TEKS BACAAN

* * * * * * * * *

Berabad-abad kemudian, Colón menjadi akrab bagi jutaan anak sekolah di Barat sebagai Christopher Columbus, ‘penemu’ terkenal Amerika. Bahkan, ‘penemuan’ itu lebih dari sekedar kebetulan. Columbus Si Pemberani itu tidak pernah mencapai Asia, bahkan tidak sedikitpun dekat. Sebaliknya, setelah lima minggu di laut, dia menemukan dirinya berlayar di bawah matahari tropis ke dalam perairan pirus di Karibia, membuat pendaratannya pada suatu tempat di Bahama, yang kemudian diberi nama San Salvador (Juruselamat). Tempatnya jelas menyenangkan kru Columbus yang lelah. Mereka memuat air segar dan bahan makanan yang tidak biasa. Dan mereka berteman dengan penduduk asli pulau itu, Taino.

* * * * * * * * *

TUGAS 1
Dalam teks bacaan tentang Columbus, nama apa yang kemudian diberikan pada tempat pendaratannya di Bahama?
TUGAS 2
Lanjutkan teks bacaan tentang pendaratan Columbus di Bahama, mulai sesudah kalimat terakhirnya.
Materi sesudah teks bacaan ini diambil dari sumber lain.

ISI DATA
* * * * * * * * *

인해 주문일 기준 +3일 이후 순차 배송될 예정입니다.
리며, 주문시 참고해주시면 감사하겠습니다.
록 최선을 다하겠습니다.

* * * * * * * * *

KOLOM JAWABAN 1
San Salvador (Juruselamat).

KOLOM JAWABAN 2
‘Mereka adalah orang-orang terbaik di dunia dan sangat ramah, lembut,’ Columbus menulis dalam jurnalnya. ‘Mereka
dengan sangat rela menunjukkan orang-orang saya di mana ada air, dan mereka sendiri membawa barel-barel penuh air ke kapal. Sangat menyenangkan kami. Mereka menjadi teman kami adalah sebuah keajaiban. Dua puluh tahun dan beberapa perjalanan kemudian, sebagian besar Taino sudah mati dan masyarakat adat lainnya di Karibia diperbudak atau diserang. Globalisasi, bahkan saat itu, telah bergerak dengan cepat dari proses pertukaran lintas budaya yang ramah ke perebutan jahat untuk kekayaan dan kekuasaan. Ketika penduduk lokal mati karena penyakit pendatang Eropa atau karena benar-benar bekerja sampai mati oleh penculiknya, majikannya, ribuan penjajah Eropa diikuti. Pencarian yang mati-matian para penjajah itu adalah untuk emas dan perak. Namun konversi dari jiwa-jiwa kafir pada iman Kristen memberi tambahan perangsang untuk perampasan mereka. Akhirnya pemukim Eropa menjajah sebagian besar tanah baru di utara dan selatan Karibia.
Petualangan Columbus di Amerika menjadi terkenal untuk banyak hal, paling tidak fokusnya adalah mengekstraksi kekayaan sebanyak mungkin dari tanah dan orang-orang setempat. Tapi, yang lebih penting, pelayarannya membuka pintu hingga 450 tahun kolonialisme Eropa. Dan inilah era kekaisaran selama berabad-abad yang meletakkan dasar
untuk ekonomi global saat ini (Ellwood, 2010).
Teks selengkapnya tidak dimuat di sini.